Among the first-of-its-kind research within the tourism sector, this report was commissioned by Hostelworld, a leading global Online Travel Agent focused on the hostelling category. Bureau Veritas collected data from across European hostels totalling 27,509 beds, in order to calculate an average tCO₂e/bed. This data was benchmarked against the average emissions per assumed PAX in representative European hotel chains.
The report entitled ‘Understanding The Carbon Impact Of Hostels vs Hotels’ supports the claim that hostels are the more climate-friendly accommodation choice compared with hotels, for increasingly environmentally conscious travellers.
The findings show that the carbon emissions per bed in hotels averages at 1.18 tCO₂e, compared with 0.30 tCO₂e in the hostels surveyed as part of the study. The carbon dioxide equivalent of direct and indirect emissions of the hostels and hotels studied (namely Scope 1 and Scope 2) are measured in metric tons of CO2e. Bureau Veritas examined data from 2019 to 2021, with 2019 figures represented as the benchmark given capacity constraints during ongoing periods of Covid-19 travel restrictions in 2020 and 2021.
David Murray, Business Unit Manager – Sustainability, Bureau Veritas, comments: “In the current climate it is becoming increasingly valuable to start understanding ways to make more sustainable tourism choices. In order to compare the carbon emissions of different types of accommodation, Bureau Veritas collected and examined data from a sample of hostels that use Hostelworld as an online travel agent along with publicly available information released by selected hotel chains.
Using the available information, we have calculated an average tCO₂e for hotels and hostels in Europe in order to directly compare the carbon intensity of the two types of accommodation.
The results of this study support the claim that on average hostels are up to 75% less carbon intensive than hotels.”

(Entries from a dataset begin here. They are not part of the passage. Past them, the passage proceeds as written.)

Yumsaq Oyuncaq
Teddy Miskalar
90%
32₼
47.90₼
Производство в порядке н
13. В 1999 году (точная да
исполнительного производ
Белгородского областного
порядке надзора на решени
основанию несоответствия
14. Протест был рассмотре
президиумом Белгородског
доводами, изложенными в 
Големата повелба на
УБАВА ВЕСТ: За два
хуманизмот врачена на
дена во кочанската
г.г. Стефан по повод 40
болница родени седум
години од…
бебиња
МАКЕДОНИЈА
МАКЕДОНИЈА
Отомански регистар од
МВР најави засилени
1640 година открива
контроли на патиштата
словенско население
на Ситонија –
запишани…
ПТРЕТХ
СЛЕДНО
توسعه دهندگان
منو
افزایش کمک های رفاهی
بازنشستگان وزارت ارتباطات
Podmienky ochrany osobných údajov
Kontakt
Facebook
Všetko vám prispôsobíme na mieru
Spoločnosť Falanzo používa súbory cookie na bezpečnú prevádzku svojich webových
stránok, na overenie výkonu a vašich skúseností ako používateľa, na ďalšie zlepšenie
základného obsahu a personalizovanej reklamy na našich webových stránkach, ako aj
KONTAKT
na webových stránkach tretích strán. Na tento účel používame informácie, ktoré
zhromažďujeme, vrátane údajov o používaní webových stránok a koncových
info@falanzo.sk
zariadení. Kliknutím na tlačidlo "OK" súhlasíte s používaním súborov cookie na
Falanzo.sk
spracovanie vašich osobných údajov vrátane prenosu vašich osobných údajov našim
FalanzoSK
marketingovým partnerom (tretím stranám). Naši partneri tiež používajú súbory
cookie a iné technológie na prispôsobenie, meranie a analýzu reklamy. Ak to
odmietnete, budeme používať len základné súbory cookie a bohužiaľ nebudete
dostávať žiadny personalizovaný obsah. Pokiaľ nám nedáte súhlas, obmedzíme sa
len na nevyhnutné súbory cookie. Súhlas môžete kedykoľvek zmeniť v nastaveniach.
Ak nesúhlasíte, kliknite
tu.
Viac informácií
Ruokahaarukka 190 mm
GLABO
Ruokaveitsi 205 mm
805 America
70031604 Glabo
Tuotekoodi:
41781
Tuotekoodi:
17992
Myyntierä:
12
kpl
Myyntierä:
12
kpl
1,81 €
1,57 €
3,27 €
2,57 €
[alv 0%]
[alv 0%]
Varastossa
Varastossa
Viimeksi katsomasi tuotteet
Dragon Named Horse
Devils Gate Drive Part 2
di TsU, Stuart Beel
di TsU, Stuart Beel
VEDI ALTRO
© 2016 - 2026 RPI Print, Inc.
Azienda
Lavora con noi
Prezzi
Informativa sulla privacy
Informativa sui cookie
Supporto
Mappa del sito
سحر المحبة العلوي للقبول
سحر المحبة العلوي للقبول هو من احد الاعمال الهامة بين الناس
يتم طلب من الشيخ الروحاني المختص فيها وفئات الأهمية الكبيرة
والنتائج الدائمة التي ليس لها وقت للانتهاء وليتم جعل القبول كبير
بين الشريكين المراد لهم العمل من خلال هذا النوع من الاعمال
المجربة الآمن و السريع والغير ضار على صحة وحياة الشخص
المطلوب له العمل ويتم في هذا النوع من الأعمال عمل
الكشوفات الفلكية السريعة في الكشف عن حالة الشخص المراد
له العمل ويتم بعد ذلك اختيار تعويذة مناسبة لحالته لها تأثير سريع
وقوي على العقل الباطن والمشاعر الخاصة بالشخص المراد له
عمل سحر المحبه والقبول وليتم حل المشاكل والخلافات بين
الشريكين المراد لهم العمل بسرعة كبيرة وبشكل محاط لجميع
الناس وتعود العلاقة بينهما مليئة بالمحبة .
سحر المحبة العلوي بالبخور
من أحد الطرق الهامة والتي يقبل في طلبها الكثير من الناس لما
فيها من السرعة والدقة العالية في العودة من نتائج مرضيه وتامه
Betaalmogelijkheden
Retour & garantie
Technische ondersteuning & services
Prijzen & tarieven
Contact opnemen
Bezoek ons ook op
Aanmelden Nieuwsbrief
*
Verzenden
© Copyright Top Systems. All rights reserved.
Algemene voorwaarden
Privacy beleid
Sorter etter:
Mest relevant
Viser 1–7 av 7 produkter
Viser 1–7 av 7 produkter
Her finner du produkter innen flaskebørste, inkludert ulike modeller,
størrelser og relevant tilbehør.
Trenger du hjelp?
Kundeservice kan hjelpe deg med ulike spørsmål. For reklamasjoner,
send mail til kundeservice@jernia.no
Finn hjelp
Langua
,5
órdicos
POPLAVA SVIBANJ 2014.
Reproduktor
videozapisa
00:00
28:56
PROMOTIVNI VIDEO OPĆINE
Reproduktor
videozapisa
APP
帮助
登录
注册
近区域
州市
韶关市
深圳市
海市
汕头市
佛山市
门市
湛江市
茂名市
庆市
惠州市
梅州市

Commenting on the findings, Gary Morrison, CEO, Hostelworld, adds: “Travellers are increasingly environmentally conscious, constantly looking for ways to minimise their carbon footprint while visiting new destinations. 82% of Hostelworld customers believe hostels are more sustainable than any other type of accommodation with 53% saying that sustainability plays a role in deciding where they will travel and how they will get there.
This research report confirms that hostels represent a more sustainable accommodation type in terms of greenhouse gas emissions, as well as providing the means to meet other people and share unique experiences”.